Я сижу тихо, он накладывает мне лубок: из двух дощечек, какими принято прижимать язык, несколько раз обмотанных липкой лентой. И вдруг, не говоря худого слова, он хватает мои закатанные брючины, спускает их, одну, другую, и манжеты оправляет, ловко, рывками, по-портновски. В магазине готового платья служил, не иначе, прежде чем в доктора подался. И, склонясь к столу со мною рядом, он мне выписывает рецепт обезболивающего.
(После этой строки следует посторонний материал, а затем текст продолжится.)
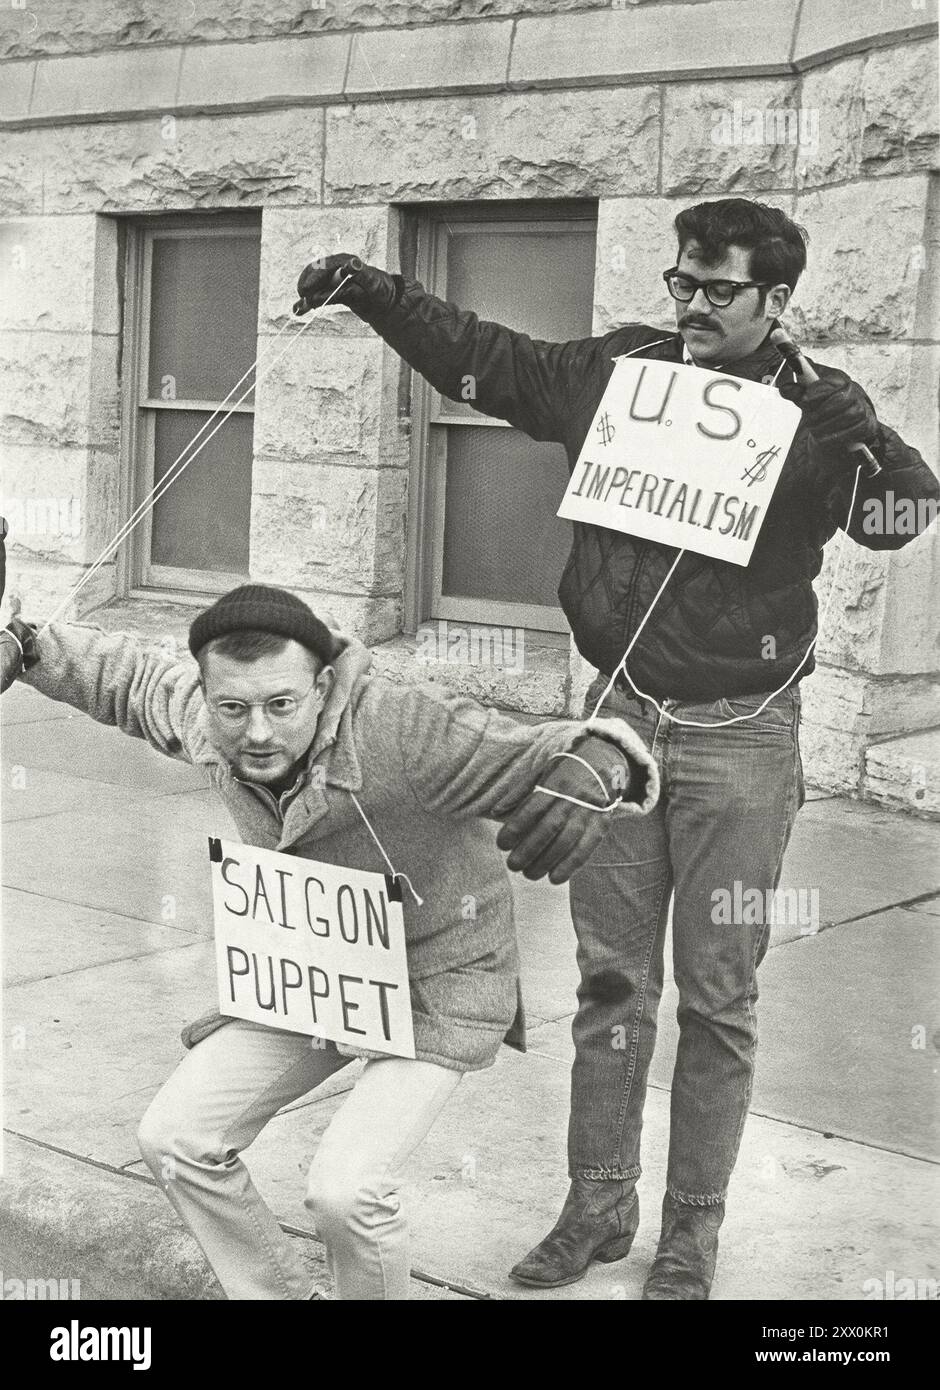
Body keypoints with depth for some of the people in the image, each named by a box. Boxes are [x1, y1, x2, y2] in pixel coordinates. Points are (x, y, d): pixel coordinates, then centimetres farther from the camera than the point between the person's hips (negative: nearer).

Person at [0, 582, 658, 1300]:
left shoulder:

Покуда доктор возился с моим лубком, медсестра только стояла и смотрела, руки в боки, но тут она заявляет:
— С вас двадцать долларов.
У меня в кармане брюк — вчерашняя пачка купюр, которую я с утра переложил. Я составил план: залезть в карман и отделить двадцатку, при этом не демонстрируя всей остальной наличности. Да, легко сказать. Из-за этого лубка пришлось орудовать левой рукой, неловкой, притом что деньги у меня в правом кармане. Вывернув плечи и торс, ухитрившись-таки запустить руку, я стал разворачивать пачку. Зажав большим и указательным уголок, как я решил, одной двадцатки, я тремя остальными пальцами отпихивал липнущее к ней множество других купюр. Но чем больше я старался, тем неотвязней они делались. Краем глаза я заметил, что негритянка тянет шею — с явным намерением заглянуть ко мне в карман. Наконец мне удалось отделить двадцатку, и я начал вытягивать из кармана руку. Но поскольку рука эта изначально лезла в карман не с той стороны, с какой надо, она в него и вошла не под тем углом, как надо, и теперь, естественно, застряла. Я, конечно, мог бы выпустить двадцатку, расправить пальцы и спокойно высвободить руку. Но тогда все мои усилия пошли бы прахом, я бы остался без своей двадцатки и пришлось бы начинать все снова-здорово. Конечно, доктор, а еще лучше — сестра, у ней рука поменьше, легко могли бы залезть ко мне в карман — это решило бы проблему. Но об этом мне даже думать не хотелось. Тем временем из-за своей неудобной позы (весь изогнувшись, левую руку сунув глубоко в правый карман) в сочетании с физическим усилием (от старания вызволить эту руку) я теряю равновесие. Накреняюсь на сторону и плюхаюсь через всю комнату на застекленный шкаф. Хорошо еще стекло не пострадало, хотя, судя по грохоту, кое-что попадало внутри. Наконец путем мощного рывка, оторвавшего практически мои ноги от пола, я выдираю руки из железной хватки своего кармана. Рука взлетает, как ракета, болтая искомой двадцаткой, и тотчас же за нею следом, как из жерла вулкана, извергаются все прочие купюры. Помню страшную немую сцену. Общий паралич. Ни движения, ни звука, только, опадая на пол, купюры шелестят, как листья на ветру. Я кричу:
— Это мои деньги!
Еще мгновенье, и вот мы, все трое, сшибаясь лбами, ползаем по полу на четвереньках. Я давлю коленом руку доктора. Он попадает мне в висок своим боулинговым шаром. Медсестра выбрасывает бедро, как боевой таран. Ясно, что у него, с этим дряблым пузом, и у меня, с моим сломанным пальцем, против нее нет ни малейших шансов. Мы переглядываемся, без слов признавая свое поражение, и кое-как поднимаемся на ноги. Доктор мне передает пучок купюр, которые успел собрать. Мы отходим к стенке, чтоб ей не мешать, и смотрим, как она продолжает свою работу. Виляя бедрами, она ползает по полу, как помкнувший по следу пес. Почует купюру, бросится, прихлопнет ее ладонью, как играющий в ладушки ребенок, приобщит ко все растущей пачке, зажатой в кулаке, и пускается за следующей. Доктор кинул мне ухмылку, по-моему самодовольную. Я перемигнул, и он отвел глаза. Я себе представил, каково бы мне было, если бы это ты ползала по полу, и стало даже неловко за него.